Gli indagati si erano difesi sostenendo di aver creato una società di intermediazione per il cambio degli euro in bitcoin. La procura, però, contestava diversi reati dall’associazione a delinquere all’estorsione, passando per l’accesso abusivo a un sistema informatico, truffa e sostituzione di persona. Grazie anche a una perizia, gli indagati hanno dimostrato che non c’erano loro dietro la rete di hacker che infettava i computer e poi chiedeva il riscatto in bitcoin.

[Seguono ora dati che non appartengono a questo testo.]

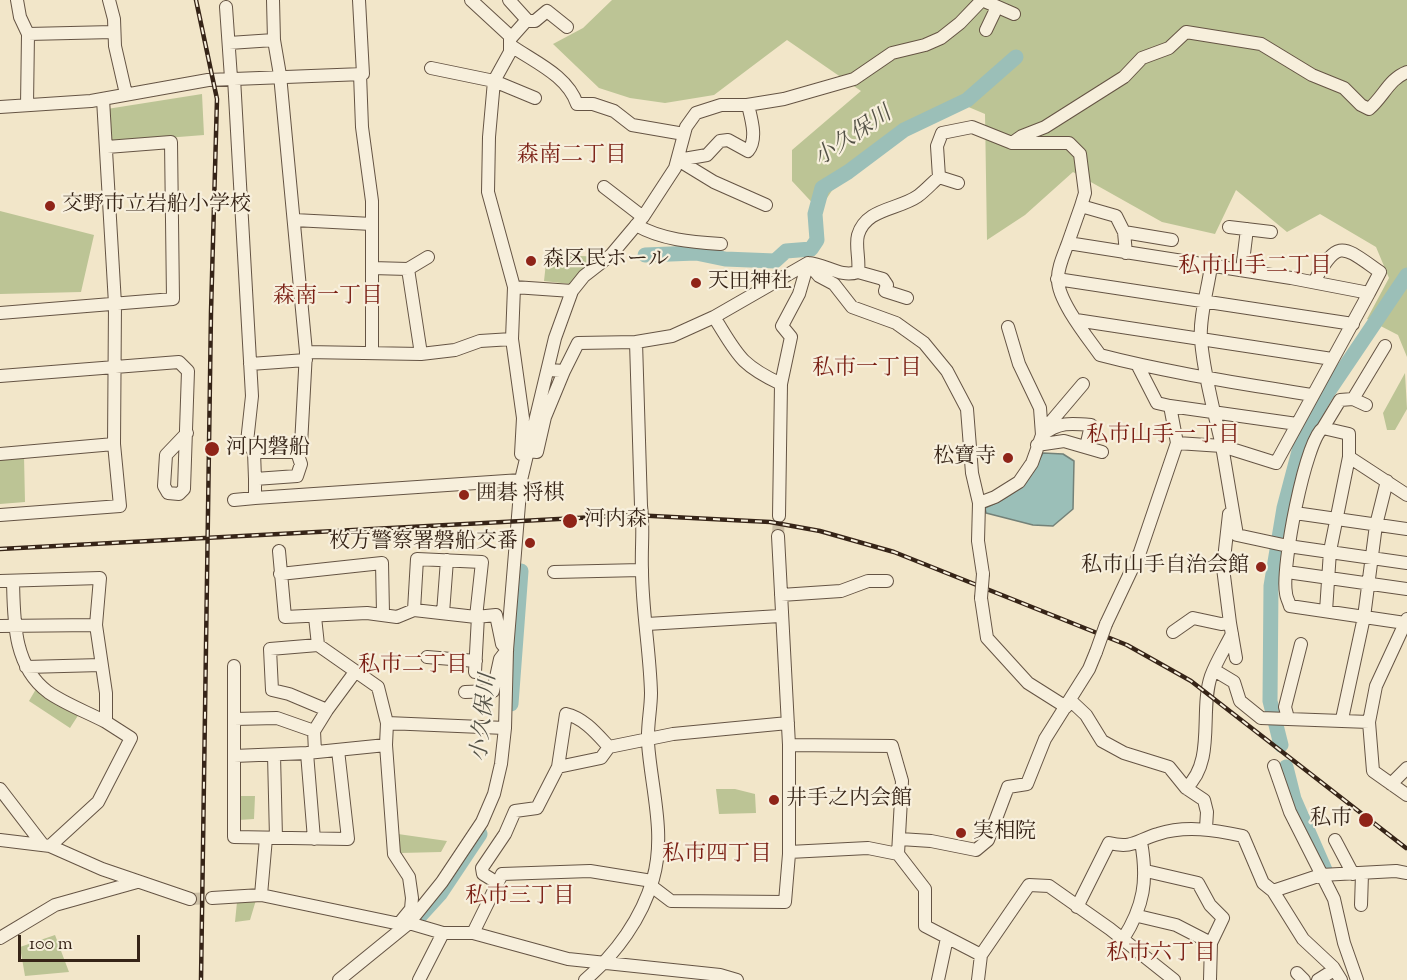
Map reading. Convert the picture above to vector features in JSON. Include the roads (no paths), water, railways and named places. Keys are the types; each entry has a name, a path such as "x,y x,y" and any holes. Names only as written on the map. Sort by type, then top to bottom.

E così, sono riusciti a convincere il giudice delle udienze preliminari che ha così emesso una sentenza di non luogo a procedere per tutti.

I finanzieri avevano sequestrato quattro conti correnti intestati ai due soggetti arrestati nel 2017 nonché quote sociali e patrimonio di una società, la Postebit srl. L’operazione era nata dopo le segnalazioni di operazioni sospette, effettuate su carte ricaricabili, intestate a terze persone, attraverso le quali, in un anno, secondo i calcoli della polizia valutaria, era transitato un milione di euro.